Over time, new layers arrived.
HTTP enabled the web. Suddenly, browsing pages became accessible to millions. Later, other protocols like UDP made the unthinkable possible at the time: video streaming, real-time calls, online gaming… things even the pioneers couldn’t have imagined when they sent that first email.
Bitcoin is following the same path.
Today, many criticize it for being slow or expensive for micropayments. But that’s like judging the Internet by how email worked at the beginning. Bitcoin isn’t finished—it’s just getting started.
Lightning Network, for example, is like the UDP of money: it enables instant payments without congesting the base layer.
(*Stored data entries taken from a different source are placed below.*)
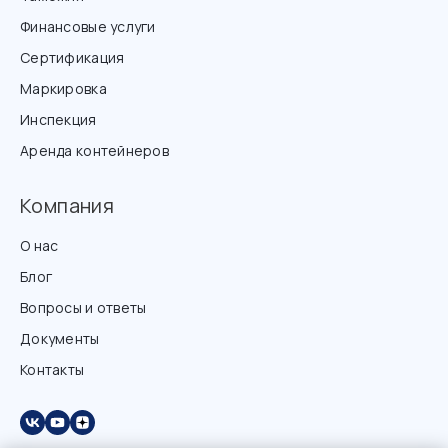
Финансовые услуги
Сертификация
Маркировка
Инспекция
Аренда контейнеров
Компания
О нас
Блог
Вопросы и ответы
Документы
Контакты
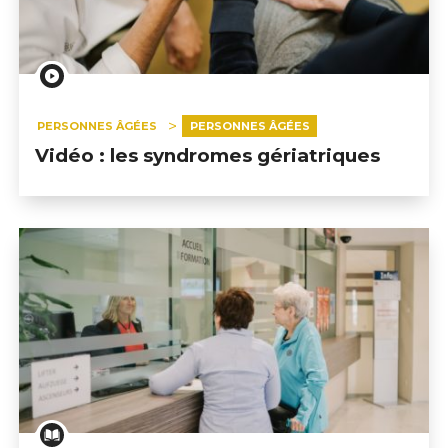
PERSONNES ÂGÉES
PERSONNES ÂGÉES
Vidéo : les syndromes gériatriques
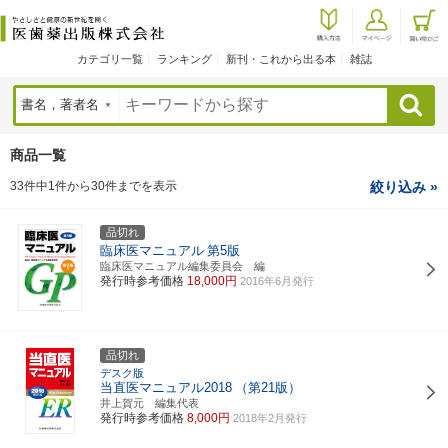
カテゴリ一覧
ランキング
新刊・これから出る本
雑誌
検索
商品一覧
33件中1件から30件までを表示
絞り込み »
品切れ
臨床医マニュアル
第5版
臨床医マニュアル編集委員会 編
発行時参考価格
18,000円
2016年6月発行
品切れ
デスク版
当直医マニュアル2018
（第21版）
井上賀元 編集代表
発行時参考価格
8,000円
2018年2月発行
And not just payments—simple smart contracts, closed economies, microincentives, entirely new business models.
And that’s just one of the layers.
Solutions like RGB are being developed to issue tokens on Bitcoin; Fedimint combines privacy with community custody; Nostr uses Lightning payments to moderate social networks without censorship.
Just like HTTP and UDP paved the way for YouTube, Zoom, Twitter, or Amazon, Bitcoin and its layers are laying the foundation for new financial, social, and identity services that don’t rely on intermediaries.
The question isn’t what #Bitcoin can do today, but what it will enable tomorrow.
First came the protocol. Next comes the revolution.